Chapter 19, Problem 2P

Look at Figure 19-3. The earthquake occurred 7440 km from the seismograph. How fast did the P waves travel in km/s? How fast did the S waves travel? How long did the P waves and the S waves take to travel 100 km from the epicenter?
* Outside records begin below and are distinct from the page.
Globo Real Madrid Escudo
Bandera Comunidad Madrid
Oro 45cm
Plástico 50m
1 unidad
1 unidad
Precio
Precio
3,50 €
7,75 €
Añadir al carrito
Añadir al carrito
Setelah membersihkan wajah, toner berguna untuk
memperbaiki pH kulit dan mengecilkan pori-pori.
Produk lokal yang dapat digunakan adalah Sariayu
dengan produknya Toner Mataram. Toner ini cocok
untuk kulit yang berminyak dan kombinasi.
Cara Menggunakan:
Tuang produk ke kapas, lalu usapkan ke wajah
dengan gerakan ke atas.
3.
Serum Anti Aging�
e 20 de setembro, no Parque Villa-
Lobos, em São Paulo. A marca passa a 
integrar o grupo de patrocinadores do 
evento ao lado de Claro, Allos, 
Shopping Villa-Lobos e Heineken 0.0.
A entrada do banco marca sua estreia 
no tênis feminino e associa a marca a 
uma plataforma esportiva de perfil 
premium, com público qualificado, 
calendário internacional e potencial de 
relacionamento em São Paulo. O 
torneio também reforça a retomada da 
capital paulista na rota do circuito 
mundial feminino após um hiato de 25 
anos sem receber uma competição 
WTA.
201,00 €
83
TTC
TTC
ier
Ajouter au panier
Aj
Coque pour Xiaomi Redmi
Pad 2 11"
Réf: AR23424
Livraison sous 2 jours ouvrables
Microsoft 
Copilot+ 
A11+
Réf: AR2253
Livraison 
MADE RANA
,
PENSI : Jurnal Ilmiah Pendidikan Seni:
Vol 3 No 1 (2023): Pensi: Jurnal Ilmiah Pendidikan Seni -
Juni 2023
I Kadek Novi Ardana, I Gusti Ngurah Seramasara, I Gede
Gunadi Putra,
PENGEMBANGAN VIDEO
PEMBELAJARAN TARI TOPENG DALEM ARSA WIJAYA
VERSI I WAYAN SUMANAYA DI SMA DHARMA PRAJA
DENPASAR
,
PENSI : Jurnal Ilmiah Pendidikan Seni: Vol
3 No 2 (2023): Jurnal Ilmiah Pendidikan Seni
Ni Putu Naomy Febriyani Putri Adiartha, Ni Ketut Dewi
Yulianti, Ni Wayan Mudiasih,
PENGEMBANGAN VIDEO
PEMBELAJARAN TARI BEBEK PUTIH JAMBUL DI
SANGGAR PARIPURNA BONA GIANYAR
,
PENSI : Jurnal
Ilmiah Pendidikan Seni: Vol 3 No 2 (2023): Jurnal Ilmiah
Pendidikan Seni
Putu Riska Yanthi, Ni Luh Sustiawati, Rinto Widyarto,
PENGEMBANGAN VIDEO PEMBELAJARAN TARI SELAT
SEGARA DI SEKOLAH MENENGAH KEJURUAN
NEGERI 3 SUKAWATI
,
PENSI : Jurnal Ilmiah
Assume the wave speeds are constant.

To determine

The speed of $P$ waves and $S$ waves; and the time taken by $P$ waves and $S$ waves to travel $100\text{km}$ from the epicenter.

Answer to Problem 2P

The speed of $P$ waves is $11.3\text{km}/\text{s}$, the speed of $S$ waves is $6.2\text{km}/\text{s}$, the time taken by $P$ waves to travel $100\text{km}$ from the epicenter is $9\text{s}$ and by the $S$ wave is $16\text{s}$.

Explanation of Solution

Write the expression for speed of wave.

    $v=\frac{d}{t}$        (I)

Here, $t$ is time taken, $d$ is the distance travelled and $v$ is the speed of wave.

From the figure $19\text{-}3$, the first $P$ wave arrives at $11\text{min}$ and the $S$ wave arrives at $20\text{min}$.

Conclusion:

Substitute, $7440\text{km}$ for $d$ and $11\text{min}$ for $t$ in equation (I) to find speed of $P$ wave, $v_{\text{p}}$.

    $\begin{array}{c}{v}_{\text{P}}=\frac{\left(7440\text{km}\right)}{\left(11\text{min}\right)}\\ =\frac{\left(7440\text{km}\right)}{\left(11\text{min}\left(\frac{60\text{s}}{1\text{min}}\right)\right)}\\ =11.3\text{km}/\text{s}\end{array}$

Substitute $7440\text{km}$ for $d$ and $20\text{min}$ for $t$ in equation (I) to find speed of $S$ wave, $v_{\text{S}}$.

    $\begin{array}{c}{v}_{\text{S}}=\frac{\left(7440\text{km}\right)}{\left(20\text{min}\right)}\\ =\frac{\left(7440\text{km}\right)}{\left(20\text{min}\left(\frac{60\text{s}}{1\text{min}}\right)\right)}\\ =6.2\text{km}/\text{s}\end{array}$

The distance travelled from the epicenter is $100\text{km}$.

Substitute $100\text{km}$ for $d$ and $11.3\text{km}/\text{s}$ for $v$ in equation (I) to find $t_{\text{p}}$.

    $\begin{array}{c}11.3\text{km}/\text{s}=\frac{\left(100\text{km}\right)}{t_{\text{P}}}\\ t_{\text{P}}=\frac{\left(100\text{km}\right)}{\left(11.3\text{km}/\text{s}\right)}\\ \approx 9\text{s}\end{array}$

Substitute $100\text{km}$ for $d$ and $6.2\text{km}/\text{s}$ for $v$ in equation (I) to find $t_{\text{S}}$.

    $\begin{array}{c}6.2\text{km}/\text{s}=\frac{\left(100\text{km}\right)}{t_{\text{S}}}\\ t_{\text{S}}=\frac{\left(100\text{km}\right)}{\left(6.2\text{km}/\text{s}\right)}\\ \approx 16\text{s}\end{array}$

The speed of $P$ waves and $S$ waves are $11.3\text{km}/\text{s}$ and $6.2\text{km}/\text{s}$ respectively. The time taken by $P$ waves and $S$ waves to travel $100\text{km}$ from the epicenter is $9\text{s}$ and $16\text{s}$ respectively.